Stored items from a collection
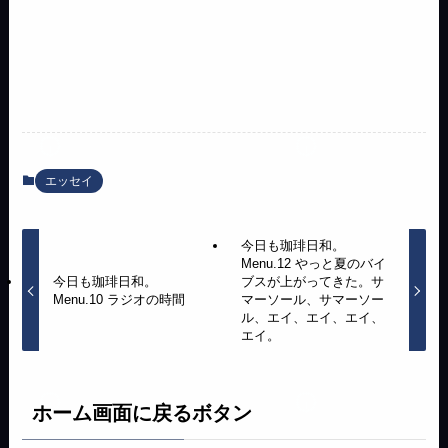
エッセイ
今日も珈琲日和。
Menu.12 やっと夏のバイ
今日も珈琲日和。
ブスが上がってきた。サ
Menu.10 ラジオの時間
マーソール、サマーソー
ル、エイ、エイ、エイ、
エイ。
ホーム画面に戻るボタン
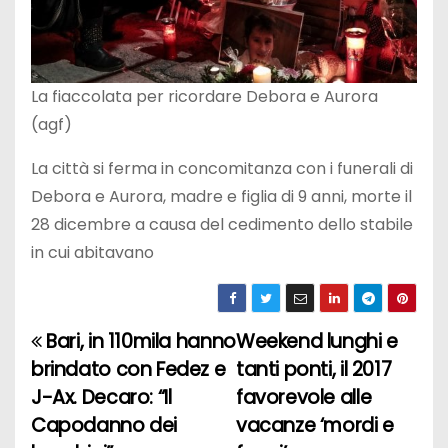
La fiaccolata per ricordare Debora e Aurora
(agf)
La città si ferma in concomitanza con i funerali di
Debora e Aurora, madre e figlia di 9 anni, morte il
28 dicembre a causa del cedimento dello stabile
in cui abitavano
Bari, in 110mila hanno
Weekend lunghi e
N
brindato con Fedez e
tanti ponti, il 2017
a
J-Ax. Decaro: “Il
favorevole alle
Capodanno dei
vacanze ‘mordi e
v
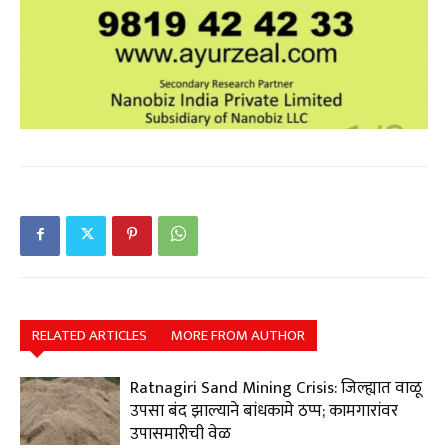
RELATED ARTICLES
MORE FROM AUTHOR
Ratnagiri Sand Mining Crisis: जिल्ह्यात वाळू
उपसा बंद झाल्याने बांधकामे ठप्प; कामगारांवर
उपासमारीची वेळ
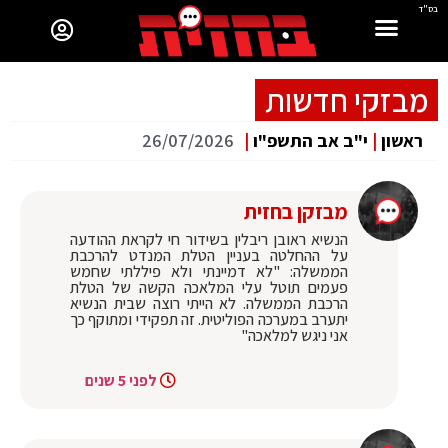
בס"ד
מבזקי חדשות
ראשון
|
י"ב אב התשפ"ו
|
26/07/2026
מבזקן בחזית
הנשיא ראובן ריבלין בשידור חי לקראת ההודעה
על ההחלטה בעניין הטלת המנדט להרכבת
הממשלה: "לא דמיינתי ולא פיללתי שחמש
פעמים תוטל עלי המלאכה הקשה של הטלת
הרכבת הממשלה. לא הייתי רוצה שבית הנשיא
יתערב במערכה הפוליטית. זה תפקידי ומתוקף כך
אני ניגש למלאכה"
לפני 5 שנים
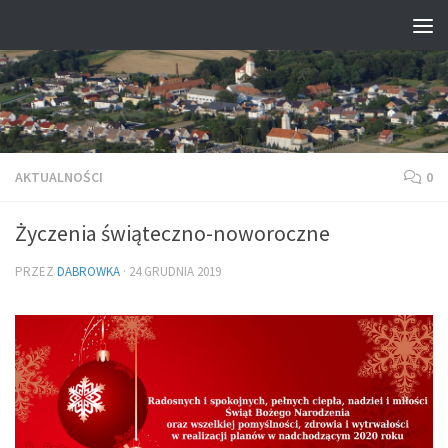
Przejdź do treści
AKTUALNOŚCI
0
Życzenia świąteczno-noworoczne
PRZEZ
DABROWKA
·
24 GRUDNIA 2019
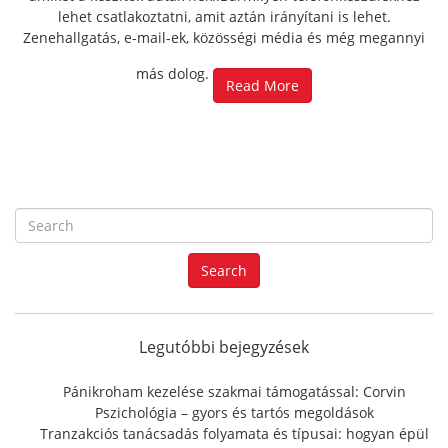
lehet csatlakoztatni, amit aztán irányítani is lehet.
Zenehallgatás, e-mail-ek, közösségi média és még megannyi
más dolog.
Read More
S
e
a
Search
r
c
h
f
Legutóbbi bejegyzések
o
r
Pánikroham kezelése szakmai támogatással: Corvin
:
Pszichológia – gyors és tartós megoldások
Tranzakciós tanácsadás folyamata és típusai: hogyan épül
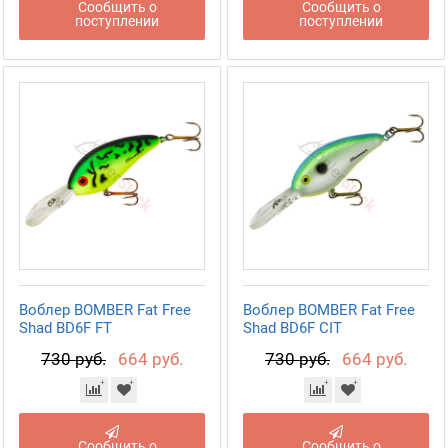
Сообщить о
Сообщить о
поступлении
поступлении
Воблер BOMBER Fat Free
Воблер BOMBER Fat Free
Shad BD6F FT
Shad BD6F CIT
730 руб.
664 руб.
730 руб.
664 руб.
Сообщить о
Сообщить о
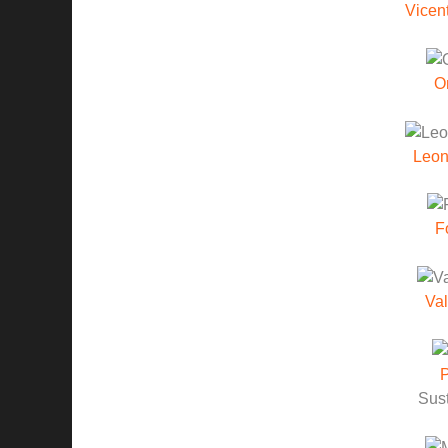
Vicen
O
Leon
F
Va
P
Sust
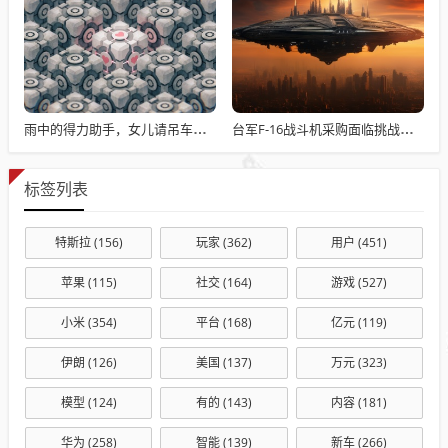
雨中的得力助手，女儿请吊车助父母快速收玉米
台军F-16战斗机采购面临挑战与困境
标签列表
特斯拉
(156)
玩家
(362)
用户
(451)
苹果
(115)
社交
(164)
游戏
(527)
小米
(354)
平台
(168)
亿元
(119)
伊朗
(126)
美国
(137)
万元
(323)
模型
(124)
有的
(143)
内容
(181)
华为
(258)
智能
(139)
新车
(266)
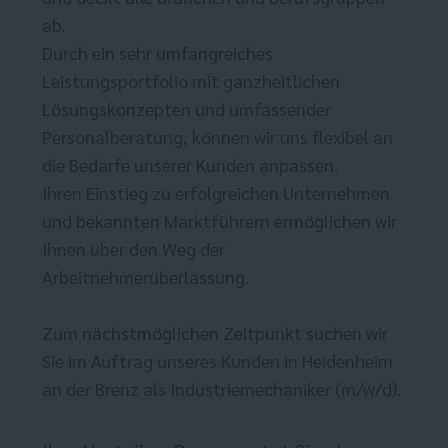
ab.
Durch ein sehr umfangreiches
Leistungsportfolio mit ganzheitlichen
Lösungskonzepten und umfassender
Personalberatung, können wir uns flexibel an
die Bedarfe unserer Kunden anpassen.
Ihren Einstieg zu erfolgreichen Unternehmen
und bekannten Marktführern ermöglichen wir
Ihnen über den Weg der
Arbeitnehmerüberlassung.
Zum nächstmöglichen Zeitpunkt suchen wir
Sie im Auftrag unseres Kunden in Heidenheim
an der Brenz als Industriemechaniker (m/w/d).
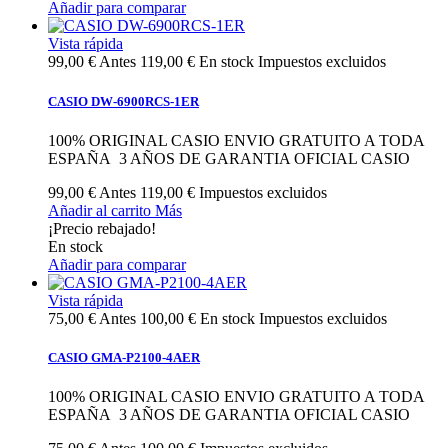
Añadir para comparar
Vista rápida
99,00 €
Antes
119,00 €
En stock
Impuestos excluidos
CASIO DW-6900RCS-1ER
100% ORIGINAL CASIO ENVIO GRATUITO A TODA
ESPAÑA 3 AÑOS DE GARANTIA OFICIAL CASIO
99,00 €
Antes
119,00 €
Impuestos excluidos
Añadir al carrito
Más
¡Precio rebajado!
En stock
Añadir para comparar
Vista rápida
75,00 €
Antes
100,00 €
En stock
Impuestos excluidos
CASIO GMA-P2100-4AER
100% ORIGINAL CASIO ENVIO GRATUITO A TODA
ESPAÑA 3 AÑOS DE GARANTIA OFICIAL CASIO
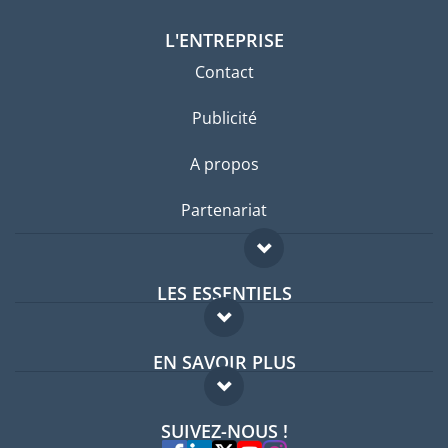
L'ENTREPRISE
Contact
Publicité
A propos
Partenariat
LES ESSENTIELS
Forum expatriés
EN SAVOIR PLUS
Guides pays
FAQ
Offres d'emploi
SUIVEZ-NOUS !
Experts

==

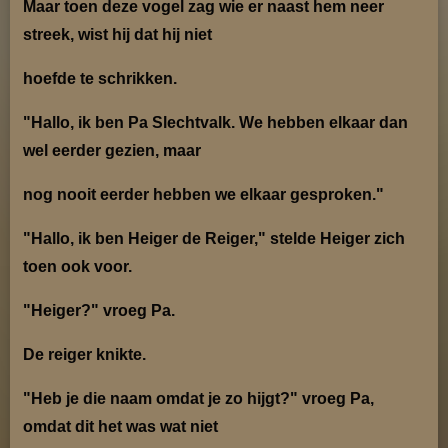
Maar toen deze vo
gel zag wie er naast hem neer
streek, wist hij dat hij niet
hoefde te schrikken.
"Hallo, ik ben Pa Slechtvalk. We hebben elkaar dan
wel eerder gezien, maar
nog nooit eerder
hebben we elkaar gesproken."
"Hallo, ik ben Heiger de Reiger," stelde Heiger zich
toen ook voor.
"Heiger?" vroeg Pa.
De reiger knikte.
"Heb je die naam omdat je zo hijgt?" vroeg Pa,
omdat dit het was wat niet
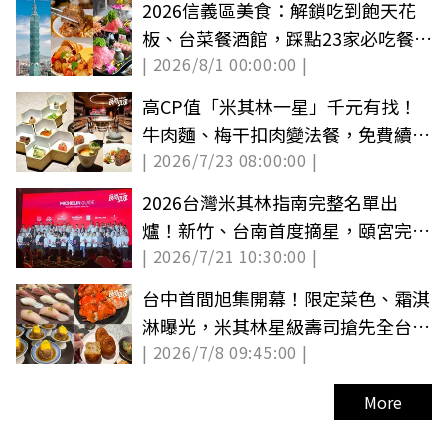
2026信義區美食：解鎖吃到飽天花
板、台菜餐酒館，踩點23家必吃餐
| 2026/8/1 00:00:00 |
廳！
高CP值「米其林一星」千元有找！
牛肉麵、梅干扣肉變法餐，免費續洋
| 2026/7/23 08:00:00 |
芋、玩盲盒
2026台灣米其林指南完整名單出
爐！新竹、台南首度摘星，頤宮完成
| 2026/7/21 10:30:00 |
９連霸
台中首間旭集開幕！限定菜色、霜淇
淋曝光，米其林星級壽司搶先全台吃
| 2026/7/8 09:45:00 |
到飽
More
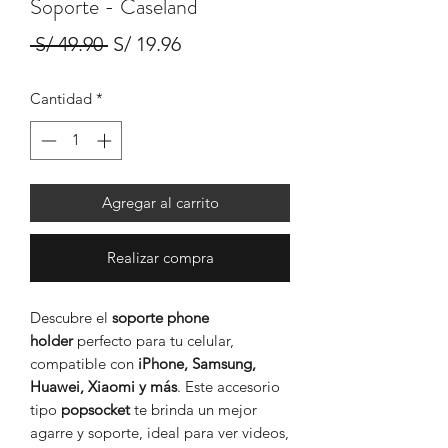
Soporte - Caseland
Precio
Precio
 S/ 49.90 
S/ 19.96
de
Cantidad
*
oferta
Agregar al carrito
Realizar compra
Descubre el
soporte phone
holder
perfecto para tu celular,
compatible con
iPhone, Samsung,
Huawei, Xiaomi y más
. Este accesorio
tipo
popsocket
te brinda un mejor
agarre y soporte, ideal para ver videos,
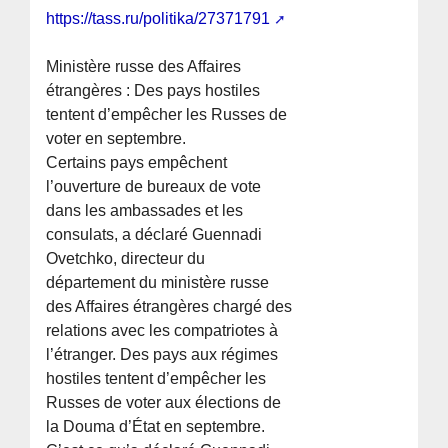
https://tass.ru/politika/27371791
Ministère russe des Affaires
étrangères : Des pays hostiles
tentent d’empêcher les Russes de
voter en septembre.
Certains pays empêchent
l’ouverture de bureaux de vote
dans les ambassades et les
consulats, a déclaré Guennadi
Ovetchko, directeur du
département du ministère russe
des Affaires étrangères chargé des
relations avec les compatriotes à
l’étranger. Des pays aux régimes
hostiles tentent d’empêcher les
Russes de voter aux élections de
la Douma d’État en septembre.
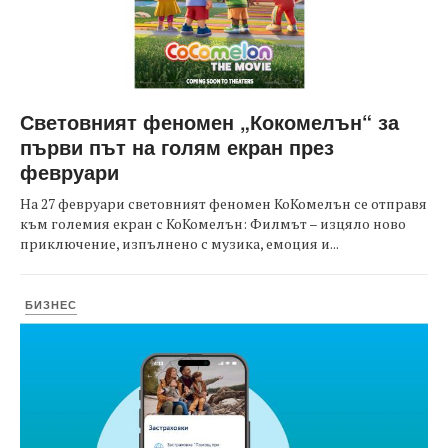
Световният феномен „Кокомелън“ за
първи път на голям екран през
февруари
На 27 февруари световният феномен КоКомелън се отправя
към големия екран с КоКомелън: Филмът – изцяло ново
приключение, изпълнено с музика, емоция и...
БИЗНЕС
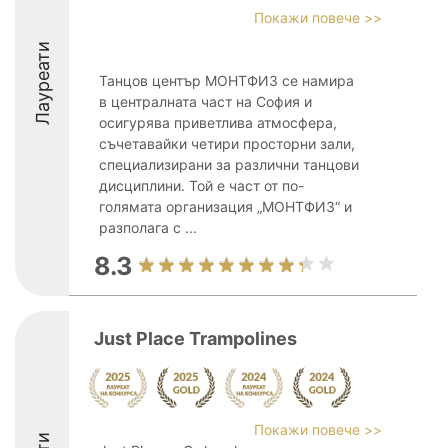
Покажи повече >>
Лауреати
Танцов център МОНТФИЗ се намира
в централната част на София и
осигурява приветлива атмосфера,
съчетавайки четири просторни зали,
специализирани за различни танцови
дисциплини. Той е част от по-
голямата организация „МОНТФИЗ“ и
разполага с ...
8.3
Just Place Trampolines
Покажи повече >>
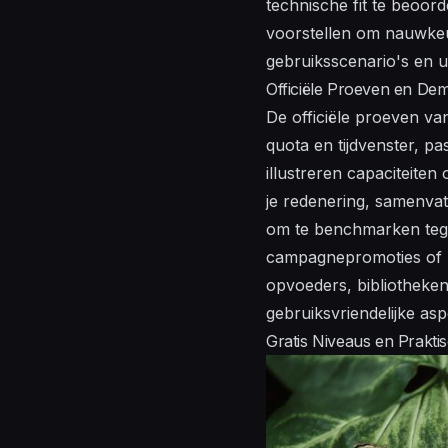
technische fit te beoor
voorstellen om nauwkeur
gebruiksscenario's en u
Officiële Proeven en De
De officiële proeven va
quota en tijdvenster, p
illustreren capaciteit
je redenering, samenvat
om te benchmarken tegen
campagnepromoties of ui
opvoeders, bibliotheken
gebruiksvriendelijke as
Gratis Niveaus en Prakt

# ACTIVITY:
Taking the records above, print only and exactly the lines from the line with "Ratnagiri Sand Mining Crisis: जिल्ह्यात वाळू" to the line with "24 GRUDNIA 2019", both kept, and exclude pictures.

# ANSWER AREA:
Ratnagiri Sand Mining Crisis: जिल्ह्यात वाळू
उपसा बंद झाल्याने बांधकामे ठप्प; कामगारांवर
उपासमारीची वेळ
בס"ד
מבזקי חדשות
ראשון
|
י"ב אב התשפ"ו
|
26/07/2026
מבזקן בחזית
הנשיא ראובן ריבלין בשידור חי לקראת ההודעה
על ההחלטה בעניין הטלת המנדט להרכבת
הממשלה: "לא דמיינתי ולא פיללתי שחמש
פעמים תוטל עלי המלאכה הקשה של הטלת
הרכבת הממשלה. לא הייתי רוצה שבית הנשיא
יתערב במערכה הפוליטית. זה תפקידי ומתוקף כך
אני ניגש למלאכה"
לפני 5 שנים
Przejdź do treści
AKTUALNOŚCI
0
Życzenia świąteczno-noworoczne
PRZEZ
DABROWKA
·
24 GRUDNIA 2019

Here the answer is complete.